### Supplied records ###

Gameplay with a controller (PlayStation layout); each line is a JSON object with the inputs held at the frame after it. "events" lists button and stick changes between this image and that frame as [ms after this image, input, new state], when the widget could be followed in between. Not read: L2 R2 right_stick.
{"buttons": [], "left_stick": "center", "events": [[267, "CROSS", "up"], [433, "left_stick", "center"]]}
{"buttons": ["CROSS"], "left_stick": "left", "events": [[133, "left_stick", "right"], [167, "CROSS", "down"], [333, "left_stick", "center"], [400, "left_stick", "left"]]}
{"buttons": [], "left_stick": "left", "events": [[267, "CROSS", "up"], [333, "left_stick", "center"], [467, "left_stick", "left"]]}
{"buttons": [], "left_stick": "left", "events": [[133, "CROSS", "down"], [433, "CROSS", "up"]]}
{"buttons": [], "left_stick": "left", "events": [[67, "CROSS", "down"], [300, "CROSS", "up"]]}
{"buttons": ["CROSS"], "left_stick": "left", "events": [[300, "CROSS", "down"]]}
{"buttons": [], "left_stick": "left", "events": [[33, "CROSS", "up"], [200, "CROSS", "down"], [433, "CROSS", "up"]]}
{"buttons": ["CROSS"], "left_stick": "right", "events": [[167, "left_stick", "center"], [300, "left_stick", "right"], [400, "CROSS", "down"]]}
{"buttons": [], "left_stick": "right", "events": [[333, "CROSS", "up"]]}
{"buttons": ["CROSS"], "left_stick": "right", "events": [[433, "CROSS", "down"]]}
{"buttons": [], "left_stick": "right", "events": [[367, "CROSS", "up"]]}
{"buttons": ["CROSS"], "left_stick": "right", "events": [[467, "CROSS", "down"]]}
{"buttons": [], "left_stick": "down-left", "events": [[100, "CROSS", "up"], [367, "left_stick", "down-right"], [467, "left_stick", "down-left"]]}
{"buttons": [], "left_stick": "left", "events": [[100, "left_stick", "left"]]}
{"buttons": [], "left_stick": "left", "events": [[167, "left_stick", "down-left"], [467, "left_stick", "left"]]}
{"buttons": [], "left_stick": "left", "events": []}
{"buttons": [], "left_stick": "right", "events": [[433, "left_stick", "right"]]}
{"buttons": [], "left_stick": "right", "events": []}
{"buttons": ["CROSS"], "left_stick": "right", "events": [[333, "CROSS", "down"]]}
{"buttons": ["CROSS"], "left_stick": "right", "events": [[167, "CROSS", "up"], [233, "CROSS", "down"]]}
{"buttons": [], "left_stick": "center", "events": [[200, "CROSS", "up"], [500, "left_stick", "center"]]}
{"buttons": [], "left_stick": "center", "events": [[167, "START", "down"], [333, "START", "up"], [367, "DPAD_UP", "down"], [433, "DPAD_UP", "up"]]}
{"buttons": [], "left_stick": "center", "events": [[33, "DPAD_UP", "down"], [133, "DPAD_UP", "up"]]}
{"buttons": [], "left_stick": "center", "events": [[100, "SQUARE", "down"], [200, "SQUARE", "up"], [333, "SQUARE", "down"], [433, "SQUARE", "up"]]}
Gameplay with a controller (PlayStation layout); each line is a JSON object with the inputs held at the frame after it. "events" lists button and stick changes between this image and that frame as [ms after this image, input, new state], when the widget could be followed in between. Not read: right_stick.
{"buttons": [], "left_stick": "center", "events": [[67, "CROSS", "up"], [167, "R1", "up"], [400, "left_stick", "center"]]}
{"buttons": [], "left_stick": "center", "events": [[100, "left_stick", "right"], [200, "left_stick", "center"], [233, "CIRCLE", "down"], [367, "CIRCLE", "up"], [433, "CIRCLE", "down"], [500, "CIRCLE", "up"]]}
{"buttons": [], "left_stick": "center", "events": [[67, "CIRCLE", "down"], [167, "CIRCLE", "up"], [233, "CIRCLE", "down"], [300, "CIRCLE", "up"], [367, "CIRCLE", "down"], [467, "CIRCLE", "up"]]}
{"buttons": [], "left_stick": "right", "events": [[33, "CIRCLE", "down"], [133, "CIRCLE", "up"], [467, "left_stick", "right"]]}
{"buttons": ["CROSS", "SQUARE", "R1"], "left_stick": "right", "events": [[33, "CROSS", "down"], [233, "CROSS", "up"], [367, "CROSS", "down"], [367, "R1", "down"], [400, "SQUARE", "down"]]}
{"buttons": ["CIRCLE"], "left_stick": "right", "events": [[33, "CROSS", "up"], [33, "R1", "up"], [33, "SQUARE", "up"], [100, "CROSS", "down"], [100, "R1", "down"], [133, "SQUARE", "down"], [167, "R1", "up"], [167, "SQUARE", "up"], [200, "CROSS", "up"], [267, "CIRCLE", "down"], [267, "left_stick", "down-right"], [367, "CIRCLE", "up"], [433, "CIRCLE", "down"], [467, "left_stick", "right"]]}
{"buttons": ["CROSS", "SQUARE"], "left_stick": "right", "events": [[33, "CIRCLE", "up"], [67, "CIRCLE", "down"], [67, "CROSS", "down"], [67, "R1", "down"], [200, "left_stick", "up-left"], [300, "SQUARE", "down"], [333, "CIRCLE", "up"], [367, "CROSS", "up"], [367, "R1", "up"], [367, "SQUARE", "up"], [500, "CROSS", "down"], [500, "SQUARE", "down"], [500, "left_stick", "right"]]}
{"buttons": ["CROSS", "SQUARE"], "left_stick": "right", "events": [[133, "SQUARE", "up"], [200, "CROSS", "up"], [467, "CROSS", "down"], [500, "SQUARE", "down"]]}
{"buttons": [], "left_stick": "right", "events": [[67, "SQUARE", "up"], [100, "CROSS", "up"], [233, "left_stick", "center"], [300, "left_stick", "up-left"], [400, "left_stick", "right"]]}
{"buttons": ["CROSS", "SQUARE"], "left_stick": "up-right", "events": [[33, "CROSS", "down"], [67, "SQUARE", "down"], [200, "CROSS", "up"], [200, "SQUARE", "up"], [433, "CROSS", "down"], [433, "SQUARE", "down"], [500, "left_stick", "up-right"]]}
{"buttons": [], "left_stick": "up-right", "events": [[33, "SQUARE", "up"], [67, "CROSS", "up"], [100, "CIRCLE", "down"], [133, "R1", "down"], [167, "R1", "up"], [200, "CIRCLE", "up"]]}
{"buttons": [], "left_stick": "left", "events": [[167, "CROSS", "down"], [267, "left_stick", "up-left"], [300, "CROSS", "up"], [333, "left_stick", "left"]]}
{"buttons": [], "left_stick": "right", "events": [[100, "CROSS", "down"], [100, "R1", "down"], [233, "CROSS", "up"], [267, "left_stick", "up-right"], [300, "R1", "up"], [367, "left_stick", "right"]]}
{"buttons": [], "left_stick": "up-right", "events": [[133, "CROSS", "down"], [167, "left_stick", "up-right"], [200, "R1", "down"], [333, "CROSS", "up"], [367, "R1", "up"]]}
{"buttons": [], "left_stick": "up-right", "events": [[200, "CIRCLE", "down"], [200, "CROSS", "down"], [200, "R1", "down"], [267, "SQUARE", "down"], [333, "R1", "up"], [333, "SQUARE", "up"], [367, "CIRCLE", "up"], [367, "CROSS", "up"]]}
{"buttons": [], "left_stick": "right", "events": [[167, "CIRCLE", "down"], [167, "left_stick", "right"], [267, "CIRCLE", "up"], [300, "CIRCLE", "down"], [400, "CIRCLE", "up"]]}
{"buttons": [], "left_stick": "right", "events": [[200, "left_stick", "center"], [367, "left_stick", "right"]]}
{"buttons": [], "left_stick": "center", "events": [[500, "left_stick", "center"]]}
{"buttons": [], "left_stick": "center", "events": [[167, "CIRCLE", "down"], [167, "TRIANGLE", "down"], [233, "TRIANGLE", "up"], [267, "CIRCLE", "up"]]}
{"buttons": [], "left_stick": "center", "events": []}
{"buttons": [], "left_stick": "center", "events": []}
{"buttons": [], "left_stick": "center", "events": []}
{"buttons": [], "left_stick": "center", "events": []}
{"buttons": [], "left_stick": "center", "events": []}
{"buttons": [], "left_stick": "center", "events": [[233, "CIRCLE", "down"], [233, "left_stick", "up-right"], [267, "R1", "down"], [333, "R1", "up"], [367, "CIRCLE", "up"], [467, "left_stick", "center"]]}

###

**What is being asked:** Go through the material and select each line with the string "after" in it.

**Output:**
Gameplay with a controller (PlayStation layout); each line is a JSON object with the inputs held at the frame after it. "events" lists button and stick changes between this image and that frame as [ms after this image, input, new state], when the widget could be followed in between. Not read: L2 R2 right_stick.
Gameplay with a controller (PlayStation layout); each line is a JSON object with the inputs held at the frame after it. "events" lists button and stick changes between this image and that frame as [ms after this image, input, new state], when the widget could be followed in between. Not read: right_stick.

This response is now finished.